I have to take care the new baby in my family. so in the weekend, I didnot have the time to adjust my code, and train the model. I will try to do that in the next week. see you then.

I know, this is a small project, I just want to write those projects to be more familiar with the NLP, which is helpful for me in my future phd study.


I finally found the where the problem.

first I should not only use the final hidden state of the encoder.
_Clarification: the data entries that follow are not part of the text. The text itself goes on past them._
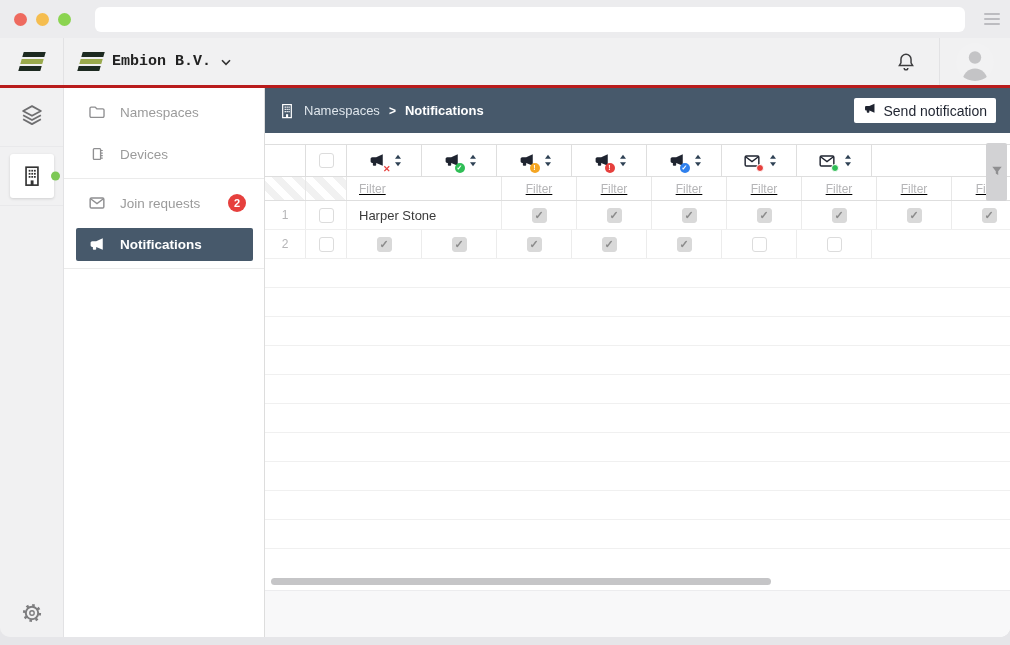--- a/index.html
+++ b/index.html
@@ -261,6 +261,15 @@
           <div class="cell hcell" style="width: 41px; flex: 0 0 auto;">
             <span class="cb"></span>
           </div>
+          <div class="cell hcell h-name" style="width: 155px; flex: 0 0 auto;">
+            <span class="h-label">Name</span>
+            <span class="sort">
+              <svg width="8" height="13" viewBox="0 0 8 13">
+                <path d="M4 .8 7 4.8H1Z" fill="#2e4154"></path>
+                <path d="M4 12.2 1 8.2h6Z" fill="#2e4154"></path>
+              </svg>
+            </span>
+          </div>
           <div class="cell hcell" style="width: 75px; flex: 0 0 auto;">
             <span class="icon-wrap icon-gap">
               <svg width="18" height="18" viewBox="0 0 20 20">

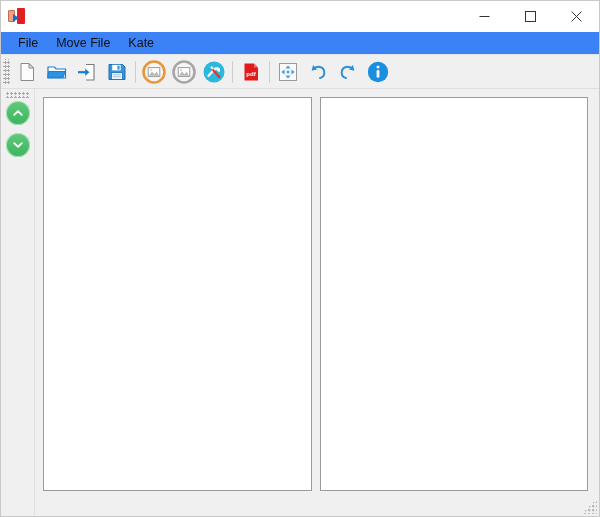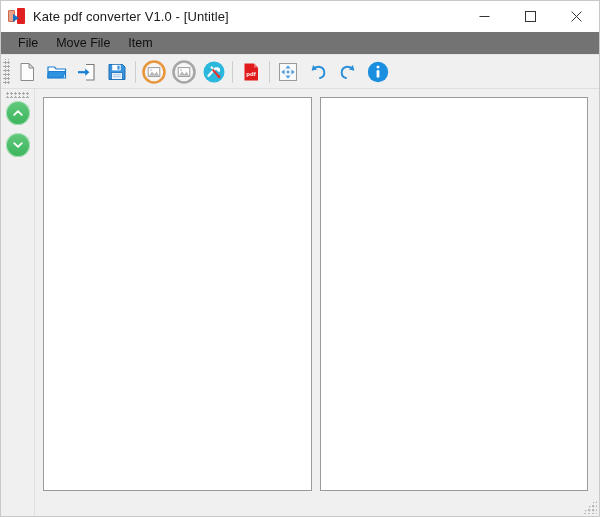--- a/index.html
+++ b/index.html
@@ -232,7 +232,6 @@
       <div class="ico-right"></div>
       <div class="ico-arrow"></div>
     </div>
-    <div id="title-text">Kate pdf converter V1.0 - [Untitle]</div>
 
     <div id="window-controls">
       <div class="win-btn" id="btn-minimize">

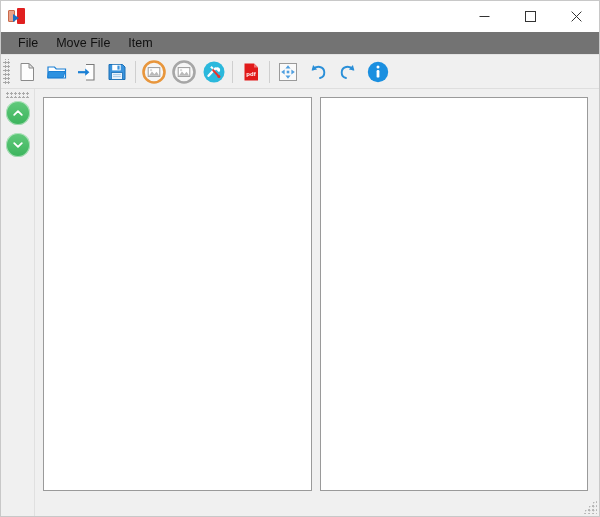--- a/index.html
+++ b/index.html
@@ -94,7 +94,7 @@
   #menu-bar {
     height: 22px;
     min-height: 22px;
-    background: #737373;
+    background: #3b82f6;
     display: flex;
     align-items: center;
     padding-left: 8px;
I should concate all the hidden state, and convert them into decoder.

second for the decoder, for the prediction, the predicted character should be conditioned by the previous characters, the current state, and the state of the encoder.

third, it is for the loss function. when I calcualte the loss, if encounter the padding, I should stop, because the error in the loss could cause the model to go at the wrong direction.

okay, I will ask for more advices from chatGPT, continue this project.

one more thing to mention is that, by doing the second step, I could easily add the attention machaism between the encoder and the decoder.

Now
I changed some code in here, but the performance is still poor.
what I change:
1: use the final hidden state of the encoder, when predict the next token.
2: when calculating the loss function, remove the padding tokens.


okay, I think I could pause now,
I will create another file to run the seq-2seq with attention, and check its performance. then use the transformers.

if the performance is still poor, then I will use the word-level token not the character level.

see you

I have changed the approach in which the hidden_state of the encoder influlence the decoder prediction, but the performance is still poor.
before using the word-level token, I will debug the training.
let see.

after debugging, I finnaly find the clue why the perforamcne is poor
after each training step. the return result of the forward function is [T,B,C].
when I use view(-1,C) to feed into the criterion. but then the order of the tokens is wrong. So I use permute to reshape the result.

the result is still not perfect, but get better know.